Why Sleep?

Sleep is an ancient behavior shared among a vast number of species.

Deprived of sleep a creature’s life systems will soon degenerate leading to eventual death.

Thomas Edison was famous for saying that sleep is a waste of time. The truth, however, is that we cannot exist without it.

Yet the actual purpose of sleep remains a mystery.

Here is a brief overview of current theories:

* It allows the body to clear itself of neurotoxins created throughout the day

* It enables the consolidation of key memories

* It limits an organism’s active time lessening its exposure to environmental dangers (adaptive theory)

Some of these reasons would seem to apply across a broad range of creatures. Yet some seem applicable only to “higher” levels of organisms.

Take memory consolidation. I can certainly see my brain needing downtime to sort through the vast amounts of information it acquires throughout the day.

But what about our cat?

He sleeps 18 hours a day and I’d be hard-pressed to understand him needing that much time to consolidate his few hours-worth of memories (consisting primarily of eating chow, stalking through the grass, and pouncing on Legos.)

Maybe once the phenomenon of sleep was added to the genetic toolbox, as it were, it was employed for different uses in different species?

This is possible since the flavor and process of sleep varies widely between species. Our sleep, for example, is not like that of dolphins (who must stay partially awake in order to breathe). Nor is the dolphin’s sleep like the equivalent state in various insects known as torpor. And what about trees and plants, do they perhaps have a period of rest that we’ve not yet detected, beyond their winter repose?

Maybe the answer to the mystery of sleep is complicated because it serves a variety of purposes, each dependent on a species’ particular need and environment.

Then again maybe sleep is about something else entirely different than what we’ve supposed.

Maybe even way different.

In either case, it would be good to know the answer because we humans spend so much of our lives lying horizontally.
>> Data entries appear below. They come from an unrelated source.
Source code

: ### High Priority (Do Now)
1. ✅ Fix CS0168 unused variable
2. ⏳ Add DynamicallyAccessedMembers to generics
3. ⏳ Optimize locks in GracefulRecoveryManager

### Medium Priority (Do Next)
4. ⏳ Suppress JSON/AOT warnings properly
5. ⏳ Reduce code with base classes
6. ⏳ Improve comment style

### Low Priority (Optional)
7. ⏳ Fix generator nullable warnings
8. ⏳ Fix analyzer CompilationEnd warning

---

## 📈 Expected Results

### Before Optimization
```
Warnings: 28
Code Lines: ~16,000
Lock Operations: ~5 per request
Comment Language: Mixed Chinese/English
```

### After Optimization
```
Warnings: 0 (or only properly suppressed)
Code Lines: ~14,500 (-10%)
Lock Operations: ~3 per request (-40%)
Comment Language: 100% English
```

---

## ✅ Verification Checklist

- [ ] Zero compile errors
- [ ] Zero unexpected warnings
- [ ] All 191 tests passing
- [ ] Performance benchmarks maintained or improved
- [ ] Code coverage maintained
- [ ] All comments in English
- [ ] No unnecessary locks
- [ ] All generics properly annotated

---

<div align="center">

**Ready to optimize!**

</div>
How much time do we spend sleeping?

The answer will either amaze or horrify you.

If you count the average daily sleep time at 8 hours, then the amount we sleep per year is 4 months.

Yup. We could essentially start our calendars on May 1st.

Carrying this forward, in the average human lifespan of 70 years the total amount of sleep works out to a whopping 23 years.

Two decades is an enormous time investment in one activity.

Clearly the process is critical.

But for what?

For what purpose must our eyes be closed, our senses dulled, and our bodies be held in partial paralysis?